Thursday, December 11, 2008
December 12th will be J and I's 5th anniversary. Seems strange to me. Not really, but kinda. 5 years and 2 kids later and we are still going strong. Some "things" may have gone out of our relationship. Mainly time for just me and him, but hey, what can ya do?
I really could not imagine my life without my husband. If I had wallowed in self pity over my first husband, I might have not met J. Instead, I took what I learned from my first husband, and how much I did for him and his health and son, and applied it back into MY life. I don't think my first husband and I had any sort of love for each other. I mean, I did love him. I worried about him, took care of him, made sure he had what he needed. Everything I did was for him. I loved his son (Still do. If I could find his contact info, I would love to see him again) like he was my own. I felt so guilty after my first husband died. Like I had done something wrong. Like I wasn't meant to have anyone in my life. I kept wondering if I had just loved him more, would he still be here?

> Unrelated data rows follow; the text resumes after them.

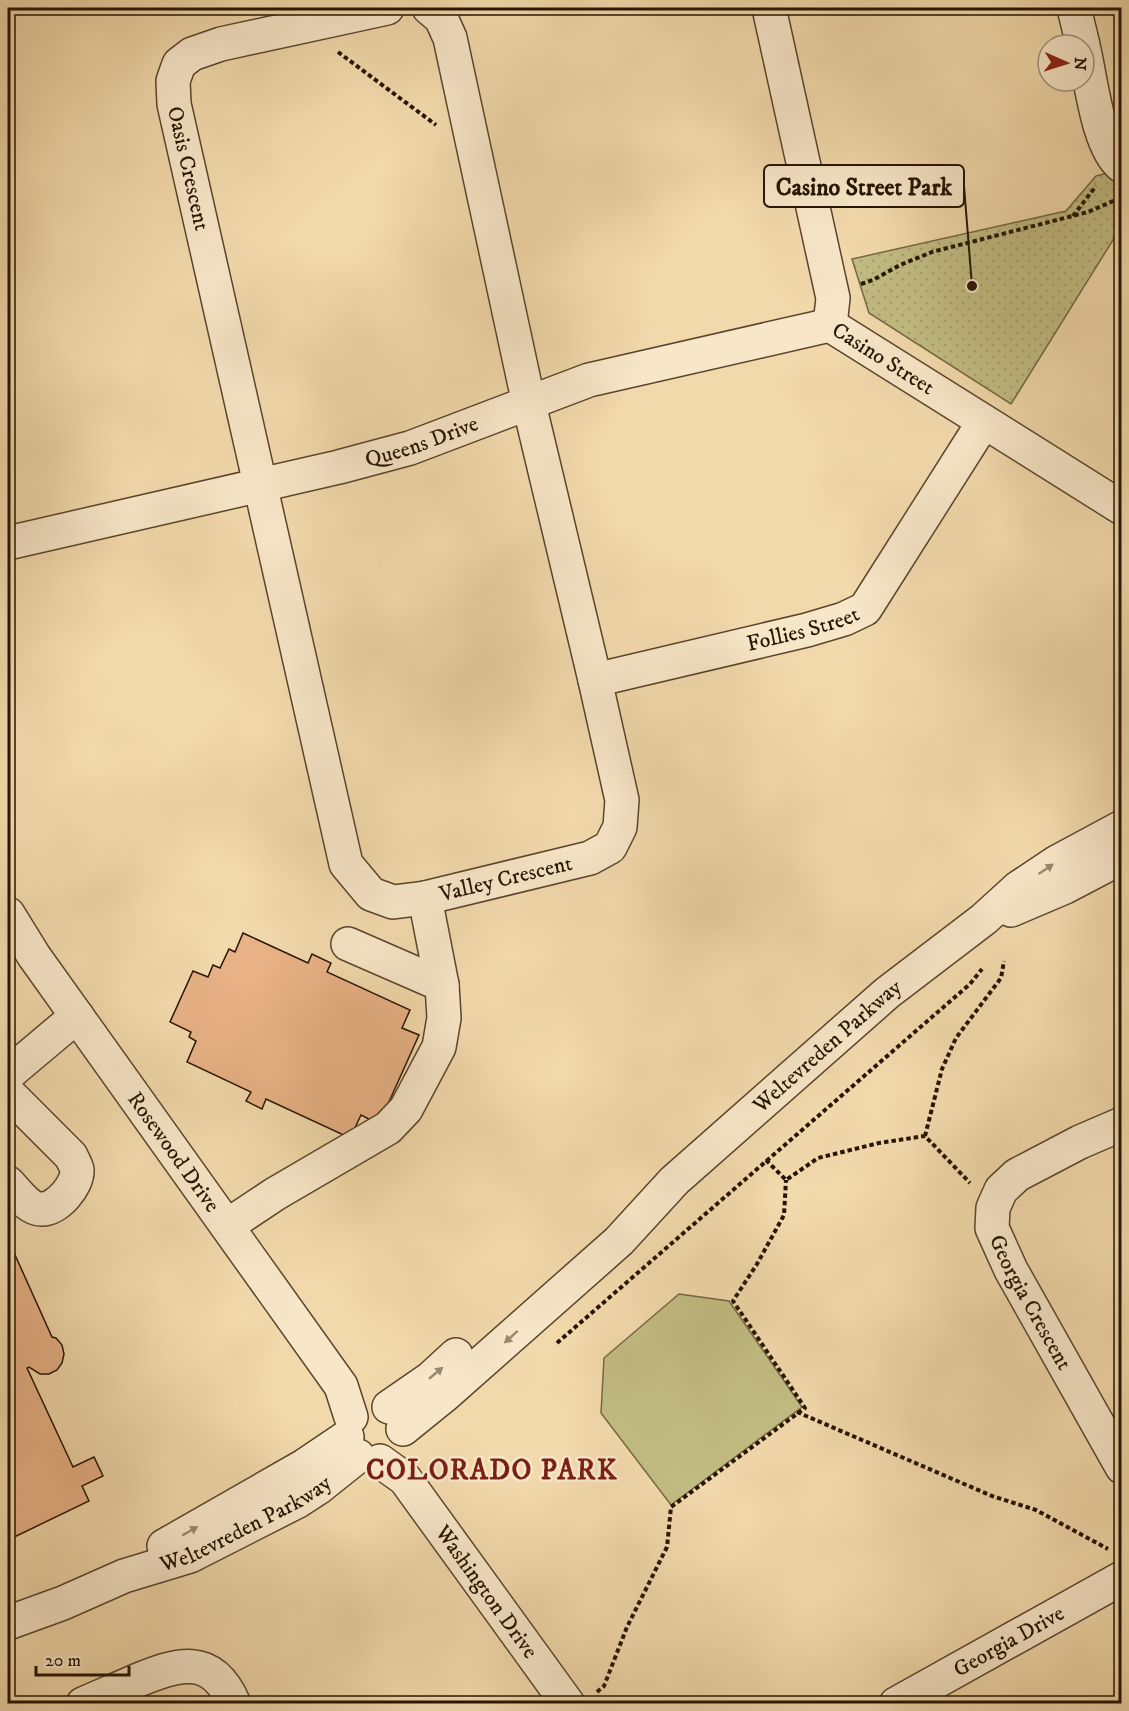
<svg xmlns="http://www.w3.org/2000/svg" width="1129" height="1711" viewBox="0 0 1129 1711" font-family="'IM FELL DW Pica',serif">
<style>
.grass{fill:#c2bd83;stroke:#746843;stroke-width:1.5}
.park{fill:url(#park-dots);stroke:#746843;stroke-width:1.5}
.building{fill:#e8b286;stroke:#261403;stroke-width:1.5}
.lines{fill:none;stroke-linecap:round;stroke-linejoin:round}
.minor-casing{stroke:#59452d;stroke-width:36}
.path{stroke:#261403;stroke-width:4;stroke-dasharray:4.5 3;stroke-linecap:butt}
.minor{stroke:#f7e6c8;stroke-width:33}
.oneway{fill:#99886f}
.labels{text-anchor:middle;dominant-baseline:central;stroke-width:5;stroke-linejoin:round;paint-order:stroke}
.street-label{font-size:22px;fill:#261403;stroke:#f7e6c8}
.district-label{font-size:28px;font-weight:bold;letter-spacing:1.5px;fill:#7a1f14;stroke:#f7e6c8}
.leader{fill:none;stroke:#261403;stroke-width:2}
.callout-dot{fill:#261403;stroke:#f7e6c8;stroke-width:2}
.callout{fill:#f7e6c8;stroke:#261403;stroke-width:2}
.callout-label{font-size:24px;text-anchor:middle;font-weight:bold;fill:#261403}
</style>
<defs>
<pattern id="park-dots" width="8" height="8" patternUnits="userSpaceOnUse" patternTransform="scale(1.5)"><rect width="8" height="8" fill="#c2bd83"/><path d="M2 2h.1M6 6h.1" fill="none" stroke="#a7a270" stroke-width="1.8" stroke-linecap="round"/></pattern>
</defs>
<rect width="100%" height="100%" fill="#f2d9ab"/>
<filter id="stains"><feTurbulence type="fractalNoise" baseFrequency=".00333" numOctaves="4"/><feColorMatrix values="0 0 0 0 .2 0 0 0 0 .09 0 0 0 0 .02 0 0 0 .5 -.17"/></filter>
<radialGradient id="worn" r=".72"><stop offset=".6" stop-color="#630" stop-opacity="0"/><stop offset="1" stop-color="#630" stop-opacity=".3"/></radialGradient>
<polygon class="grass" points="679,1294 729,1301 802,1407 671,1505 601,1413 604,1358"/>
<polygon class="park" points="1108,173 1121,183 1121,227 1011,404 869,313 852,259 1066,211 1096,176"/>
<g class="building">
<polygon points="243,933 308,963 312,954 331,963 327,972 410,1010 402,1028 419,1035 379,1124 361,1115 350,1138 266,1099 262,1109 246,1101 251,1092 187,1062 196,1041 189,1037 191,1032 170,1022 193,971 208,977 213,965 220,968 229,949 235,952"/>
<polygon points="11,1246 52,1337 56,1338 62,1345 64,1354 62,1363 57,1370 49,1374 40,1374 29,1367 27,1368 73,1467 94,1457 103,1476 82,1486 89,1501 8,1540 8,1248"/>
</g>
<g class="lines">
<g class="minor-casing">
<g id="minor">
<path id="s1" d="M387,8L221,44L192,54L179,64L173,81L174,104L346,864L371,894L393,902L425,898L590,858L610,847L620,827L622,800L595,680L529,404L450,38L441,18L429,8"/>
<polyline points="769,8 833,298 830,325"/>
<polyline points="1074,8 1083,45"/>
<path d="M1084,50C1091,80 1098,148 1122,166"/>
<path id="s2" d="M830,325L1122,508"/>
<path id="s3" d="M8,543L339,467L410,448L589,380L830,325"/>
<path id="s4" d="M595,680L807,630L844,619L865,609L983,423"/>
<polyline points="1011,910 1065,887 1122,857"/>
<path id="s5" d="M8,914L34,956L341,1386L351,1417"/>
<polyline points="348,944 442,985"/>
<polyline points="8,1074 77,1016"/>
<path d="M8,1093L71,1156C73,1161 76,1165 77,1170C78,1185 57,1210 41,1209C28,1209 16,1191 8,1183"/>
<path id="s6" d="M1122,1124L1080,1142L1017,1175L1001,1190L993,1208L992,1228L1011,1270L1122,1467"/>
<polyline points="227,1226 275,1194 388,1128 406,1109 439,1047 444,1018 442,985 425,898"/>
<polyline points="389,1407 431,1378 456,1355"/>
<path id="s7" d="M403,1429L445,1395L619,1241L674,1181L887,993L984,919L1018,888L1057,862L1122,827"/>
<path id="s8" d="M380,1461L405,1479L568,1704"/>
<polyline points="164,1546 304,1466 347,1437"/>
<path id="s9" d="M8,1623L63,1603L124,1576L190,1556L298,1501L318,1488L358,1456"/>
<path d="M83,1704C101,1696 118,1689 136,1681C177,1664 212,1652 234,1704"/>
<path id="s10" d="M896,1704L1122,1578"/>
</g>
</g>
<g class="path">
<polyline points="338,52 436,125"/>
<polyline points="1073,216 1096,186"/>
<polyline points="861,284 873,280 900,265 932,252 1088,212 1120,198"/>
<polyline points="925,1136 942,1069 956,1038 1001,978 1004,961"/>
<polyline points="766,1160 786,1180 818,1158 879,1143 925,1136 970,1183"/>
<polyline points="557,1343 970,984 982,969"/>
<polyline points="797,1412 992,1496 1036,1510 1108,1549"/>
<polyline points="597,1692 604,1686 627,1627 667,1547 671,1507 805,1408 733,1301 757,1264 784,1215 786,1180"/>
</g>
<use href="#minor" class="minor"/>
</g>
<defs><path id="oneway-solid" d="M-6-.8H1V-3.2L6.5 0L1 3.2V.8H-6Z" transform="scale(1.5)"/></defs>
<g class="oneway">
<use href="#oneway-solid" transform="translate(1046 869) rotate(-34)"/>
<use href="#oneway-solid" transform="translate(511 1337) rotate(138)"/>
<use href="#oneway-solid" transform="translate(436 1373) rotate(-40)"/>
<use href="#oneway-solid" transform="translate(190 1531) rotate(-30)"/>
</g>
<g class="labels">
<g class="street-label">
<text stroke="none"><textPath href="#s1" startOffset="324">Oasis Crescent</textPath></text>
<text stroke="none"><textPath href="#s2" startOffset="63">Casino Street</textPath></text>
<text stroke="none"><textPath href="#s3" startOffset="426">Queens Drive</textPath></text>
<text stroke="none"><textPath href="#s4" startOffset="214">Follies Street</textPath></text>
<text stroke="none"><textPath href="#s1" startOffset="1215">Valley Crescent</textPath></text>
<text stroke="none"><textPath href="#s7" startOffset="572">Weltevreden Parkway</textPath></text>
<text stroke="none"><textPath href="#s5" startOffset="290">Rosewood Drive</textPath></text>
<text stroke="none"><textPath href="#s6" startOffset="262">Georgia Crescent</textPath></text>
<text stroke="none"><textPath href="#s9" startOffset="258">Weltevreden Parkway</textPath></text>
<text stroke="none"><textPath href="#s8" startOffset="170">Washington Drive</textPath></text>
<text stroke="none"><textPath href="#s10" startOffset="129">Georgia Drive</textPath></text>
</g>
<g class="district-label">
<text x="492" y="1470">COLORADO PARK</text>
</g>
</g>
<path class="leader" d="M972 286L964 186"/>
<circle class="callout-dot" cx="972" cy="286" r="6"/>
<rect class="callout" x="764" y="165" width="200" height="42" rx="6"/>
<g class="callout-label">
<text x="864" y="195">Casino Street Park</text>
</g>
<rect width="1129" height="1711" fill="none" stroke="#f2d9ab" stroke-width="30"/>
<rect x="9" y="9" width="1111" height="1693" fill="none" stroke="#261403" stroke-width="3"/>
<rect x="15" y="15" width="1099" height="1681" fill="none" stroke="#261403" stroke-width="1.5"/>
<g transform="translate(1066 63) rotate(93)"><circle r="28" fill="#f7e6c8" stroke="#a39279" stroke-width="1.5"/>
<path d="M0-4.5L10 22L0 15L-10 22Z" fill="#8f2418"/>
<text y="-9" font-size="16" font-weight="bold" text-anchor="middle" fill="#261403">N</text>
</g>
<path d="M36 1666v9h93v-9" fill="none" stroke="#261403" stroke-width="3"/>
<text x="45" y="1666" font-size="18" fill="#261403" stroke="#f7e6c8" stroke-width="4.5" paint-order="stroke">20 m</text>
<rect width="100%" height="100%" filter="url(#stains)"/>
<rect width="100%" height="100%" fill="url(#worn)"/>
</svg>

I couldn't live like that. So the sooner I started living for me, the better off I was.
And it's been 5 years. I can honestly say that I don't feel guilty for moving on in my life.
I have a wonderful, loving, romantic, positive, supportive and hard working husband and two beautiful kids. If I hadn't have met J..I wouldn't have those things. I can only hope we have quite a few more years together..but I'm sure we will.